→ **The records**
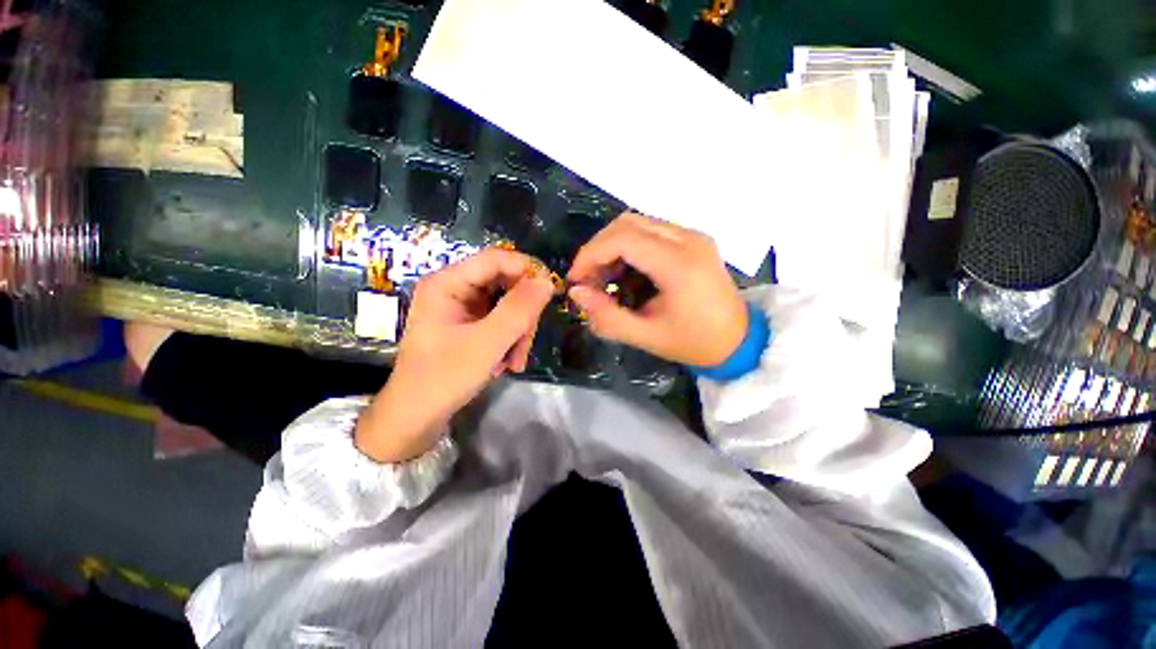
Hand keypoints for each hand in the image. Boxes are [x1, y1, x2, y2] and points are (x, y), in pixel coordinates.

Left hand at [355, 248, 553, 462]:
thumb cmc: (444, 378)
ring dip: (518, 332)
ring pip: (507, 305)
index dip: (526, 271)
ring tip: (514, 362)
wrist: (416, 417)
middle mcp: (454, 288)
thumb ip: (518, 310)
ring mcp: (462, 307)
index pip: (496, 259)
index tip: (550, 293)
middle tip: (526, 343)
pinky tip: (507, 363)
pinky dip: (509, 340)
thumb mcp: (486, 343)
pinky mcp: (469, 324)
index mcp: (447, 283)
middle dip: (522, 314)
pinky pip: (501, 321)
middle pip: (505, 283)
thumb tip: (547, 281)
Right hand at [567, 212, 746, 366]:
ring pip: (638, 223)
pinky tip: (625, 271)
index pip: (623, 239)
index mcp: (679, 265)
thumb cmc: (694, 342)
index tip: (576, 278)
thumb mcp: (647, 337)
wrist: (738, 340)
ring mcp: (693, 236)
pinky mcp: (693, 239)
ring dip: (612, 246)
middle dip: (598, 248)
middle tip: (587, 278)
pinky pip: (651, 230)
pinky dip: (629, 246)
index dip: (591, 254)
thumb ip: (608, 317)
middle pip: (628, 223)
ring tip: (603, 276)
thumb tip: (577, 292)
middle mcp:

→ **Task instructions**
Using the listing above, print the line containing "thumb tip: (547, 281)" and every line after it exactly, up to and including the last.

→ **Exercise result**
thumb tip: (547, 281)
Right hand at [567, 212, 746, 366]:
ring pip: (638, 223)
pinky tip: (625, 271)
index pip: (623, 239)
index mcp: (679, 265)
thumb cmc: (694, 342)
index tip: (576, 278)
thumb mcp: (647, 337)
wrist: (738, 340)
ring mcp: (693, 236)
pinky mcp: (693, 239)
ring dip: (612, 246)
middle dip: (598, 248)
middle tip: (587, 278)
pinky pip: (651, 230)
pinky dip: (629, 246)
index dip: (591, 254)
thumb ip: (608, 317)
middle pip: (628, 223)
ring tip: (603, 276)
thumb tip: (577, 292)
middle mcp:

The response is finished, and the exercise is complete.